TESTO FORNITO:

━━━━

15
gennaio
Storia del mambo
Mambo è il nome di una divinità cubana che è stata identificata nel dio della guerra. In onore di questa divinità si eseguivano danze all’aperto probabilmente solo maschili e comunque, per il loro carattere rituale, comandate da combattenti e capi tribù. Che il termine mambo rappresentasse precisamente questi balli o qualcuno di essi, non è scontato. Secondo alcuni studiosi il lemma mambo è stato usato a lungo per definire non tanto una tipologia di danze, ma tutta la musica di ispirazione religiosa, propria delle pratiche Voodoo, che faceva da base alle danze stesse. Tale musica serviva a mettere in contatto danzatori e divinità. Mambo significherebbe, in tal caso, canale di comunicazione con gli dei.
Secondo alcuni musicologi mambos equivale a ‘sacerdotesse’. Qualcuno arriva a tradurre mambo in: ‘colei che parla col Dio’. In entrambi questi due casi è evidenziata la centralità della funzione femminile negli affari di culto.

━━━━

ESTRATTI DELLE RIGHE:
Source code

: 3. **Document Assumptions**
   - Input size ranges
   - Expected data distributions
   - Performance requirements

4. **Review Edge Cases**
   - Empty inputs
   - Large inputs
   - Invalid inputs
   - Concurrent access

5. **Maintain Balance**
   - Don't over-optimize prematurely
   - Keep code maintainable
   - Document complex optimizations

━━━━

ISTRUZIONI OPERATIVE:
Trascrivi senza modifiche il passo del testo sulla storia del mambo che si apre con le parole contenenti "Secondo alcuni musicologi" e si chiude con "affari di culto.". Le righe riportate non hanno alcun ruolo in questo lavoro.

RISULTATO ATTIVITÀ:
Secondo alcuni musicologi mambos equivale a ‘sacerdotesse’. Qualcuno arriva a tradurre mambo in: ‘colei che parla col Dio’. In entrambi questi due casi è evidenziata la centralità della funzione femminile negli affari di culto.